To the public the abundance of new outlets may seem sudden, but behind the scenes it’s a different story. Some have been in the process for a very long time. Lost in Vinyl founder Rob echoes a theme we’ve heard from everyone about their respective projects.
‘You’re never going to run into an old friend on Amazon, or stop for a spontaneous coffee on Spotify’
“It’s always been something of an ambition to open my own shop, I just never thought it’d be feasible. Vinyl is making a real comeback over the last few years, and for enthusiasts like myself it never went away…”
The rise of vinyl as a popular medium isn’t the driving factor, it’s the climate that makes long nurtured dreams possible. “I don’t think there’s one specific thing that’s led to such a resurgence,” he continues. “I started Lost in Vinyl just under two years ago, primarily as an online store… A year or so ago, one of our customers sent an email saying ‘Thanks so much for the great service! I must pop down to your shop one day’. That kind of planted the seed for taking it to the next level.”

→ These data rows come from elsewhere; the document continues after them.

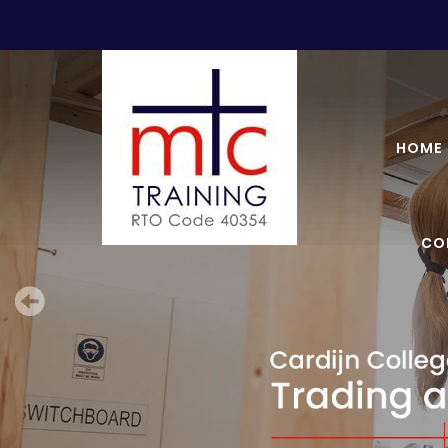
HOME
CO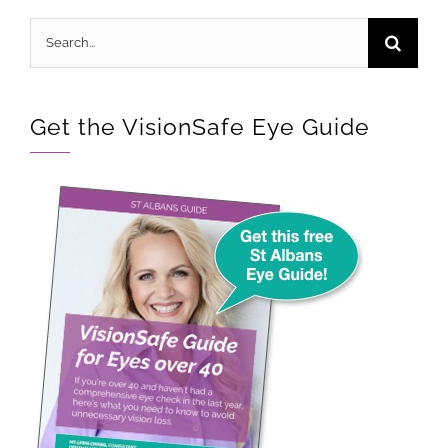
Search
for:
Get the VisionSafe Eye Guide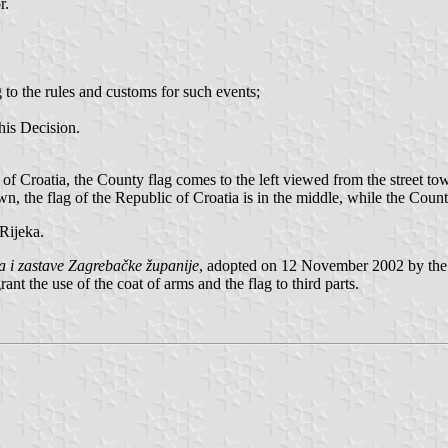
r.
g to the rules and customs for such events;
this Decision.
 of Croatia, the County flag comes to the left viewed from the street towa
wn, the flag of the Republic of Croatia is in the middle, while the Count
Rijeka.
 i zastave Zagrebačke županije
, adopted on 12 November 2002 by th
nt the use of the coat of arms and the flag to third parts.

Based in Magdalene Street, at the time of going to press preparations were still underway for the grand opening. “I think our unique selling point is that we’ve placed ourselves in the heart of the city, providing a range of harder to find releases that appeal to the enthusiasts out there.”
With a background opening stores for both HMV and Virgin, Lost in Vinyl are no strangers to retail. If you’re looking for that rare special edition, Lost in Vinyl will be the place.

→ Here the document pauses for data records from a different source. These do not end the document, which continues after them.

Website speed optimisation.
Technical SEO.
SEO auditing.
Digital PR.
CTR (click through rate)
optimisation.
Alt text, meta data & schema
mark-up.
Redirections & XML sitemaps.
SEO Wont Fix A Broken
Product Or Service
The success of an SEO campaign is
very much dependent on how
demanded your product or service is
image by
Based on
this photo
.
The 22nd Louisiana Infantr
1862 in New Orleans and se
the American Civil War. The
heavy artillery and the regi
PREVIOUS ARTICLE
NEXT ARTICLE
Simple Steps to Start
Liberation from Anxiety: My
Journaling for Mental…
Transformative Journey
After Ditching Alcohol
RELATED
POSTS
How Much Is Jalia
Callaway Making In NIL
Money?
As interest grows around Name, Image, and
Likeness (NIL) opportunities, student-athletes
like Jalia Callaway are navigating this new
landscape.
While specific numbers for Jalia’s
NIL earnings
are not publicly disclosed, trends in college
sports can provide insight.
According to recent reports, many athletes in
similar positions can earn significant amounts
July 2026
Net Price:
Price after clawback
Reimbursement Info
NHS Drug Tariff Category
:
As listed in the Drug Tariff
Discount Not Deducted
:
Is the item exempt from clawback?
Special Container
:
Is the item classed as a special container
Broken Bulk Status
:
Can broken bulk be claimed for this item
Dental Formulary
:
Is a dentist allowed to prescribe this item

And what of the future? At this stage, it’s all to play for. A third shop, Legion, was said to be opening in addition to the above – perhaps by the time you read this, there’ll be more news.
Speaking to music and arts blog Slate The Disco, broadcaster and writer Rich Hughes summarised the situation best. “There’s a certain trepidation when something you’ve craved for so long suddenly becomes available. In the case of record shops in Cambridge, since the death of most of them I’ve been waiting, and praying, for someone to take a chance…
“Could we finally have a meeting place for us like-minded individuals, those of us who are only happy when strolling the streets with a bag full of new musical goodness, racing home to play them? Time will tell, and I wish them lots of luck. It is, most definitely, a start.”